Something about the nomination of Harriet Miers touched a nerve among many  conservatives, especially those who write in public. Although I support the President's choice, I will concede that there are legitimate grounds to question his actions, and looked forward to finding out more about her via the confirmation process. But I have been taken aback by the ferocity and indignation of much of the opposition I have found among my allies.

So far, the meatiest opposition I have been able to find is the argument for her lack of experience in academic law or the judiciary. George Will sums it up:

It is important that Miers not be confirmed unless, in her 61st year, she suddenly and unexpectedly is found to have hitherto undisclosed interests and talents pertinent to the court's role....

The wisdom of presumptive opposition to Miers' confirmation flows from the fact that constitutional reasoning is a talent —— a skill acquired, as intellectual skills are, by years of practice sustained by intense interest. It is not usually acquired in the normal course of even a fine lawyer's career. The burden is on Miers to demonstrate such talents, and on senators to compel such a demonstration or reject the nomination.

Strip away the disdain, and Will is stating that he doesn't know if she is smart enough and knows enough about the Constitution. Fair enough. I don't know either, and we will both find out soon. So why dump on her right out of the starting box?
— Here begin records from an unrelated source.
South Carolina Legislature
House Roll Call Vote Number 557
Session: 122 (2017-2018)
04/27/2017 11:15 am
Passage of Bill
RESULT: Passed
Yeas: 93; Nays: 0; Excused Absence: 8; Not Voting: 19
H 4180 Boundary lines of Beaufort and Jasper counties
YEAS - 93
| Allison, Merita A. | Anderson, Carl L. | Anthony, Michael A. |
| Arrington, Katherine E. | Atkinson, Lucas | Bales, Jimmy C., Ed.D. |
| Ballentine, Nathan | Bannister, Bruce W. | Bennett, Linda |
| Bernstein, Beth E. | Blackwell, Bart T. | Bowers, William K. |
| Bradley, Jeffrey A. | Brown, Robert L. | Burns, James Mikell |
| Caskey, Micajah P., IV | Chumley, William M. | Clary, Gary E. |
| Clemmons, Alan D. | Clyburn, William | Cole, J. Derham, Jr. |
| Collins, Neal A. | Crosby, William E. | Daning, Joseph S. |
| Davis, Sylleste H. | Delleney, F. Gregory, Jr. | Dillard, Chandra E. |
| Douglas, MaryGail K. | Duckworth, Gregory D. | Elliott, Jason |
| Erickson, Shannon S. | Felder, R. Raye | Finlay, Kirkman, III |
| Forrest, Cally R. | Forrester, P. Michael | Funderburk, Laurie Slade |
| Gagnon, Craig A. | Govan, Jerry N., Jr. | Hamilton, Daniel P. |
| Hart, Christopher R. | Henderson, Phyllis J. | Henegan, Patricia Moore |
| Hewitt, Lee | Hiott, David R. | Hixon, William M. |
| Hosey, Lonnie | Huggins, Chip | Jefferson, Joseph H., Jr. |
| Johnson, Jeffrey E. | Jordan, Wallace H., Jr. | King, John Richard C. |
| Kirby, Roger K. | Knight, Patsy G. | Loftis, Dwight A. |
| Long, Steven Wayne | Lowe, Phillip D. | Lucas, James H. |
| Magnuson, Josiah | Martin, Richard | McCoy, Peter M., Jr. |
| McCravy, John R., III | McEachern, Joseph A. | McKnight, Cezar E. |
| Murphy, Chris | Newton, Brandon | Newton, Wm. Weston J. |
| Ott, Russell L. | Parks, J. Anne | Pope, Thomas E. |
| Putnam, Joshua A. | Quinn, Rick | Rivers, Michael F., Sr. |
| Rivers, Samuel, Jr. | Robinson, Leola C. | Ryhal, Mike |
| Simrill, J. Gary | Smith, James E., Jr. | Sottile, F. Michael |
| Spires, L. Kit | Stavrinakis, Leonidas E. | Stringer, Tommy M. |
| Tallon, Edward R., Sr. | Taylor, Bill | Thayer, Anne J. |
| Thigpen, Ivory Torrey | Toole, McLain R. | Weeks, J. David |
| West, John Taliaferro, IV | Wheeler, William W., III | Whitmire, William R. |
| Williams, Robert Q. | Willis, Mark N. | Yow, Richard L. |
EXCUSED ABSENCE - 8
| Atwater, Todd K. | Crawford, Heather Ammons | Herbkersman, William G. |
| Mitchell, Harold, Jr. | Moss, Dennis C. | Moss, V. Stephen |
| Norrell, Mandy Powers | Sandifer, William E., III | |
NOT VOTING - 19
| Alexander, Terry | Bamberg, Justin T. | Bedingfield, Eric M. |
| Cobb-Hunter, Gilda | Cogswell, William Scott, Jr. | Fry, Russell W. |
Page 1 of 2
It is always hazardous at best to look for psychological explanations, but since the strongest argument of the scornful right is that they don't yet know enough about her and are not willing to wait for more data before looking down their noses, it seems to me something else might be going on here.

It has been a tough month or so for those of us on the right. Face it, the media storm in New Orleans made the President look bad, and he has not risen to the occasion with the sort of rhetoric that came to his lips in the immediate aftermath of 9—11. His palliative spending plans have also caused many to blanch, especially as the prospect of tax hikes looms to pay some of the bills for empty cruise ships, and the quarter trillion dollars demanded by Louisiana's Congressional delegation from the other 49 states.

Like many of the most acerbic critics of the Miers nomination, I live in one of the bluest locations in America, so I know exactly what it is like to be surrounded by people, some of them very intelligent, who will use any excuse to triumphantly proclaim that the President and conservatives are evil and stupid. We are forced to defend ourselves constantly. And over the last years, we have done a pretty good job of it, reinforced by strong economic growth, electoral victories, and a serious war against the fascists who threaten world civilization.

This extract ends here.